This is a discussion group for people working in information retrieval, data mining, document computing, social media, and similar fields. Everyone's welcome.
We meet every second Monday, from 4-5pm, in the CSIRO seminar room in the ANU CS&IT building. CSIRO are kind enough to provide wine (and soft drinks) and cheese. We occasionally have seminars and events at other times as well.
"IR and friends" aims to encourage discussion between people working in similar fields; to provide a venue for feedback on work in progress; and to get people from different groups talking to each other.
Want to present something? If there's any work in progress (or completed, or not really started) which you would like to share over wine and cheese, please let Paul or Gaya know. You don't need finished work, and you don't need an hour's worth of fancy slides, just a willingness to talk about what you're up to. The idea is to get discussion going, not to present eternal verities.
Query-biased summaries, where document summaries are modified to take into account a user's query, have been very useful when searching amongst collections of text. However, in applications such as data portals the collections are of tabular data—e.g. spreadsheets—and there is no similar support.
We describe a method for producing query-biased summaries of tabular data, which aims to support a user's decision whether or not to download a data set---or even to answer the question on the spot, with no further interaction. The method infers simple types in the data and query; automatically refines queries, where that makes sense; extracts relevant subsets of the complete table; and generates both graphical and tabular summaries of what remains. A small-scale user study suggests this both helps users identify useful results (fewer false negatives), and reduces wasted downloads (fewer false positives).
This is joint work with Vincent Au (ANU) and Gaya Jayasinghe (CSIRO).
Vertical scrolling is the standard method of exploring search results pages. For touch-enabled mobile devices that are not equipped with a mouse or keyboard, we adopt other methods of controlling the viewport with the aim of investigating search interaction. From the intuition that people are used to reading books by turning pages horizontally, we conducted a user experiment to investigate the effects of horizontal and vertical control types (pagination versus scrolling) on a touch-enabled mobile phone. Our ndings suggest that pagination improves search over scrolling, despite scrolling being more familiar. The main reason for this is the time taken for the scroll itself. Participants using scrolling also spend less time reading lower-ranked results with lower search accuracy even if this is where relevant documents are found. We conclude that search engines need to provide different viewport controls to allow a better search experience on touch-enabled mobile devices.
Here's what we did earlier:
We propose a method to generate simulated text corpora of arbitrary size. Such corpora are potentially useful when working with private data or as a means to reproducible studies of the efficiency and scalability of retrieval algorithms. For eight different corpora we extract attributes and model the distributions of both term frequencies (piecewise linear with special treatment of head and tail) and document lengths (Gaussian).
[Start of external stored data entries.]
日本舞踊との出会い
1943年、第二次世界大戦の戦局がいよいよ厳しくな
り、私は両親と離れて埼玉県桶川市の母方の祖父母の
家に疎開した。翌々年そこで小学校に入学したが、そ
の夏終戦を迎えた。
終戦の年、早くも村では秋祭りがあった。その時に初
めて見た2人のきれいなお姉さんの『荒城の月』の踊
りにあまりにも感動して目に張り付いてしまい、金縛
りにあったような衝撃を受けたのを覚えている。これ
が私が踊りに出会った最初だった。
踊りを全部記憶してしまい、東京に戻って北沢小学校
We model how those attributes and distributions change across samples of a corpus as the samples grow from 1% to 100% of the parent.
We use the above models and a synthetic collection generator (code to be made available as open source) to emulate each of the corpora. Our generator creates documents comprising synthetic words in random order and very accurately mimicks vocabulary size and the term probability distribution of the base corpus. Using the static model for a 1% corpus and applying a generic growth model derived from multiple corpora we are able to emulate key parameters of the original 100% corpus with reasonable accuracy.
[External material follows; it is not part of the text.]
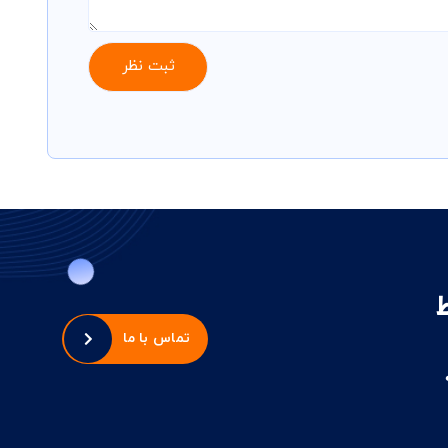
تماس با ما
Synthetic collections from our generator potentially allow exactly reproducible efficiency experiments and accurate study of algorithmic scalability. They avoid the normal confounds of differences in tokenization and character set conversion of normal text. Our generator mimicks a real corpus with sufficient fidelity to evaluate core aspects of indexing efficiency around postings list lengths, document table and term table. With important provisos, this can be done with negligible interference to CPU and memory caches, allowing on-the-fly generation internal to an indexer. Generated corpora can be tailored to the sizes and characteristics needed for specific experiments. They can be shared with other researchers by communicating less than a kilobyte, even if derived from a private corpus.
"IR and friends" first met on 26 April 2006, when Peter Christen and Tom Rowlands talked about their work-in-progress. Since then we've had over 150 regular talks from universities, government, and industry; plus special talks from visiting colleagues around the world. Help us celebrate ten years of research, discussion, and community.
We will mark the occasion with short talks, reflecting on research and practice, from Tom Rowlands (Australian Crime Commission), Simon Kravis (2XX), Robert Power (CSIRO), Tom Gedeon (ANU), and David Hawking (Microsoft). There'll also be cake.
We also met in 2006 to 2015.